Coupling of two pyridine rings at their 2-positions gives 2,2'-bipyridine, a widely studied bidentate ligand. A number of differences are apparent between pyridine and bipyridine complexes. Many [M(bipy)_{3}]^{z} complexes are known, whereas analogous [M(py)_{6}]^{z} complexes are rare and apparently labile. Bipyridine is a redox-noninnocent ligand, as illustrated by the existence of complexes such as [Cr(bipy)_{3}]^{0}. The pyridine analogues of such complexes are unknown. The dichloro complexes [MCl_{2}(bipy)_{2}]^{n+} tend to be cis, as exemplified by RuCl_{2}(bipy)_{2}. In contrast, the complexes [MCl_{2}(py)_{4}]^{n+} are always trans.

===Imidazoles===

Imidazoles comprise another major series of N-heterocyclic ligands. Unlike pyridines, imidazole derivatives are common ligands in nature.

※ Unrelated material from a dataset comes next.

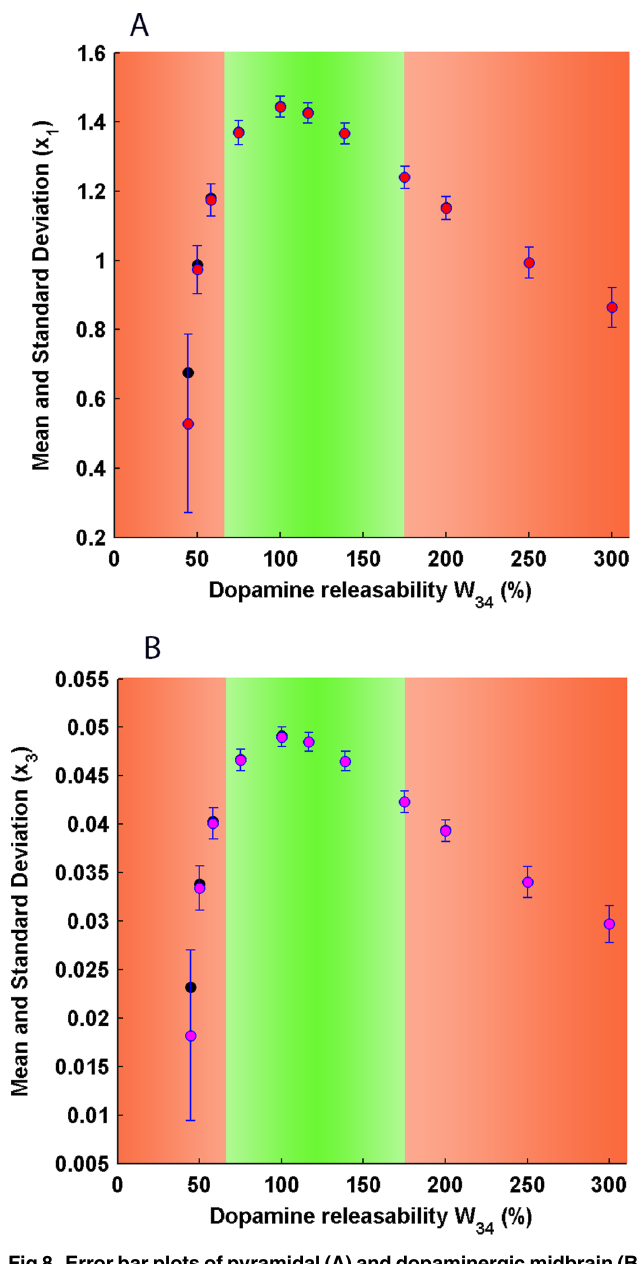
Fig 8. Error bar plots of pyramidal (A) and dopaminergic midbrain (B) activity under stochastic mesocortical dynamics during delay interval. The solid red (magenta) circles represent working memory- associated mean pyramidal (midbrain) activities and the blue error bars denote standard deviations around the mean activities at different dopamine releasability W 34 , in the presence of noisy circuit dynamics. The solid black circles represent pyramidal (midbrain) activities obtained from deterministic mesocortical dynamics and constitutes the signal profile. In the optimal region (green zone), the mean pyramidal (midbrain) activity is associated with least noisy fluctuations and coincides with the pyramidal (midbrain) activity of the signal profile. In the region of low dopamine releasability (left, red zone), the pyramidal (midbrain) activity shows dramatic fluctuations such that the mean activity significantly deviates away from the sustained-firing state and shifts towards the spontaneous-activity state. In the region of high dopamine releasability (right, red zone), there does not occur a noticeable deviation of the mean pyramidal (midbrain) activity from the sustained firing state, but, indeed contains significant fluctuations as compared to the optimal region. As evident, the pyramidal and midbrain activity demonstrates a tightly-linked response with regard to their relative noise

==Applications and occurrence==
Crabtree's catalyst, a popular catalyst for hydrogenations, is a pyridine complex.

Although transition metal pyridine complexes have few large-scale commercial applications, they are widely used synthetic precursors. Many are anhydrous, soluble in nonpolar solvents, and susceptible to alkylation by organolithium and Grignard reagents. Thus CoCl_{2}(py)4 has proven useful in organocobalt chemistry and NiCl_{2}(py)_{4} useful in organonickel chemistry. Collins reagent, the complex CrO_{3}(pyridine)_{2} whose structure is depicted above, is a reagent in organic chemistry.